Following science, the human machine is not more efficient than typical gasoline engine. Each one of them converts less than a quarter of its intake of fuel energy into work while the rest is wasted. However, the bicycle-and-rider is the unsurpassed star among transport modes, says Robert Hurst in his “Cyclist’s Manifesto”.
The cyclists need a little animal and plant matter for fuel. But not much more than a sedentary person. Petroleum, oil based energy is highly concentrated , but still derived from animal and plant matter. Both can be measured in the same units: kilocalories.
Comparing the number of kilocalories that a cyclists uses to those burnt in the gasoline engine (or alas, even in electric eco-friendly feel-good-about-myself going-green uh-la-la-la-mr.-environmental responsibility such as the ultra-praised Prius) is 20 to 30 times smaller.

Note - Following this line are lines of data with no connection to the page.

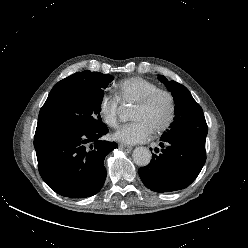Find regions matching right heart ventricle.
Segmentation results:
<instances>
[{
    "label": "right heart ventricle",
    "instance_id": "obj_1",
    "mask_svg": "<svg viewBox=\"0 0 248 248\" xmlns=\"http://www.w3.org/2000/svg\"><path fill=\"white\" fill-rule=\"evenodd\" d=\"M159 86L141 77H131L119 82L116 86V95L123 105L135 104Z\"/></svg>",
    "mask_w": 248,
    "mask_h": 248
}]
</instances>
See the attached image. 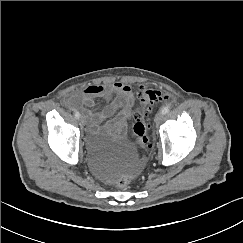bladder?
Here are the masks:
<instances>
[{
    "instance_id": "1",
    "label": "bladder",
    "mask_w": 243,
    "mask_h": 243,
    "mask_svg": "<svg viewBox=\"0 0 243 243\" xmlns=\"http://www.w3.org/2000/svg\"><path fill=\"white\" fill-rule=\"evenodd\" d=\"M89 146L99 154L114 152L121 175L138 172L143 161L136 149L129 145L118 129L107 121H100L88 131Z\"/></svg>"
}]
</instances>
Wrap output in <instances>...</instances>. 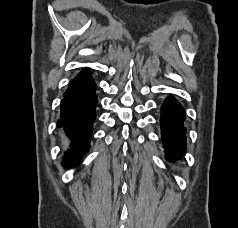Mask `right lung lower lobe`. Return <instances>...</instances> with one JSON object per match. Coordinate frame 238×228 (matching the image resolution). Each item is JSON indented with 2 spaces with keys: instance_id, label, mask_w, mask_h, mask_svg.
<instances>
[{
  "instance_id": "1",
  "label": "right lung lower lobe",
  "mask_w": 238,
  "mask_h": 228,
  "mask_svg": "<svg viewBox=\"0 0 238 228\" xmlns=\"http://www.w3.org/2000/svg\"><path fill=\"white\" fill-rule=\"evenodd\" d=\"M96 84L91 76L73 80L61 102L58 126L63 128L70 140L63 164L77 165L89 148L93 122L96 118Z\"/></svg>"
}]
</instances>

The fatal energy flop of any car is its weight. Even the Prius has to haul an extra-ton of metals and plastics that surround the poor driver.
“Nothing (…) can approach the efficiency of the bicycle. Cycling stands completely above other transportation modes in that regard. We can see that we promote these modes of transportation (commuter rail, biofuel buses, Prii or pedestrians) while trumpeting the critical importance of increasing efficiency, in inverse proportion to their efficiency. That would seem to be, a bit, inefficient”.
Hurst wrote an excellent book. In its last part he is advocating the bicycle from a multitude of perspectives, however the efficiency approach is simply groundbreaking.
If the reader does not mind diving into some diachronic analysis of the bicycle in America starting with mid 19th century, the book will take you to the most interesting and seductive corners of the history of mentalities related to transport. if you wanna read about how Americans wanted to import camels in their Dromedaries’ Plan in a crazy attempt to replace inefficient oxen and mules before the civil war, about Ford’s first quadrocycle that will bring about the automobile pest in the US, about how reckless the first cyclists were in the times of “Gangs of New York”, about gender difference regarding cycling and so many other issues, do read the Cyclist’s Manifesto. You shall also enjoy an easy-to-read straight from the pen style.